Dr Suzanne Kearney, GP in Aylesbury and guideline developer, said: "Although most people who self-harm do not wish to end their lives, it does increase the likelihood that the person will eventually die by suicide by between 50- and 100-fold. NICE has already published guidance on what services should be offered to people immediately after an episode of self-harm; with this new guideline on the longer term management, we hope to provide healthcare professionals with clear recommendations on how to work with people who self-harm and enable them to choose the right treatment for their individual needs."
Mr Gareth Allen, guideline developer representing service user and carer interests, said: "Every person who self-harms is different; they do it for individual reasons and have their own individual needs. It is hoped the recommendations made in this new guideline will help healthcare professionals identify the needs and risks that should be considered when assessing a person who has self-harmed and the types of treatment available."
Notes to Editors
About the guidance
1. The guidance will be available on the NICE website (www.nice.org.uk/guidance/CG133) from 23 November, 2011.

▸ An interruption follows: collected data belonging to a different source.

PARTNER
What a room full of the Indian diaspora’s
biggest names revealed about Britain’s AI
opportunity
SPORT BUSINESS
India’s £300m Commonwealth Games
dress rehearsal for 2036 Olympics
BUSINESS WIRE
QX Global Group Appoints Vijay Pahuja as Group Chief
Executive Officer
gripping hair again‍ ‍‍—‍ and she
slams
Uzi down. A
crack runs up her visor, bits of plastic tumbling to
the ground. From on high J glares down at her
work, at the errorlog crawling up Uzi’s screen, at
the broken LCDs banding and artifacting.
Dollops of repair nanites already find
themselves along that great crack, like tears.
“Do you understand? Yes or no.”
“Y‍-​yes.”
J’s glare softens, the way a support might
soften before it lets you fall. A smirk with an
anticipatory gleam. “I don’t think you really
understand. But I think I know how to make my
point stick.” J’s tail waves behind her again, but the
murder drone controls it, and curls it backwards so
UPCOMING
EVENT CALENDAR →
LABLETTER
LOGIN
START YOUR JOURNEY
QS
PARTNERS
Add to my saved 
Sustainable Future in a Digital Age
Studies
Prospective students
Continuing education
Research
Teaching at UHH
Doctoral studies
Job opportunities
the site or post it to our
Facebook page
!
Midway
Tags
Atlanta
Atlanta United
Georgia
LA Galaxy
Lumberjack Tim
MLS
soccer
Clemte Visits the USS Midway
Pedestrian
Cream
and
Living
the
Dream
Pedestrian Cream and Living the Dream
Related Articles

2. The focus of this new guidance is the longer-term psychological treatment and management of self-harm, and does not include recommendations for the physicaltreatment of self-harm.

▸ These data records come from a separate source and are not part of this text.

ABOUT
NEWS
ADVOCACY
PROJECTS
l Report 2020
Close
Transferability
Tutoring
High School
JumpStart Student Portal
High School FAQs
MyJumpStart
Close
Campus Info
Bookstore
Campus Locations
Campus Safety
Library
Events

1. The National Institute for Health and Care Excellence (NICE) is the independent organisation responsible for providing national guidance and standards on the promotion of good health and the prevention and treatment of ill health
2. NICE produces guidance in three areas of health:
- public health - guidance on the promotion of good health and the prevention of ill health for those working in the NHS, local authorities and the wider public and voluntary sector
- health technologies - guidance on the use of new and existing medicines, treatments, medical technologies (including devices and diagnostics) and procedures within the NHS
- clinical practice - guidance on the appropriate treatment and care of people with specific diseases and conditions within the NHS.
3. NICE produces standards for patient care:
- quality standards - these reflect the very best in high quality patient care, to help healthcare practitioners and commissioners of care deliver excellent services
- Quality and Outcomes Framework - NICE develops the clinical and health improvement indicators in the QOF, the Department of Health scheme which rewards GPs for how well they care for patients
4. NICE provides advice and support on putting NICE guidance and standards into practice through its implementation programme, and it collates and accredits high quality health guidance, research and information to help health professionals deliver the best patient care through NHS Evidence.